→ The task
Gather every line of the material below that contains the word "knee", treating uppercase and lowercase as different.

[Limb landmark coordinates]

▬▬▬▬▬▬▬▬▬▬

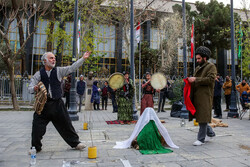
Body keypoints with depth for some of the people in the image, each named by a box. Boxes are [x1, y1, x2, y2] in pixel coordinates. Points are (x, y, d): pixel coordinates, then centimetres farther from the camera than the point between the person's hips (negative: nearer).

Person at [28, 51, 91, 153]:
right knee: (37, 126, -1)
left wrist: (83, 59, -8)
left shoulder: (59, 71, 5)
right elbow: (30, 88, 3)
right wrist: (34, 88, -21)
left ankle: (75, 143, 23)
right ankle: (36, 147, 22)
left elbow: (72, 68, -1)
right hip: (43, 104, 0)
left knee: (66, 124, 8)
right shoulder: (39, 74, 4)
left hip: (57, 103, 1)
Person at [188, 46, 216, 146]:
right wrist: (190, 80, 5)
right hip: (196, 96, 8)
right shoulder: (197, 68, 22)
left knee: (203, 117, -5)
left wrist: (196, 79, -16)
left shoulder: (211, 66, -2)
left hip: (205, 96, -8)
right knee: (199, 116, 12)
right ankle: (210, 132, 32)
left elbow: (210, 79, -15)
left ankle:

▬▬▬▬▬▬▬▬▬▬

→ Answer box
right knee: (37, 126, -1)
left knee: (66, 124, 8)
left knee: (203, 117, -5)
right knee: (199, 116, 12)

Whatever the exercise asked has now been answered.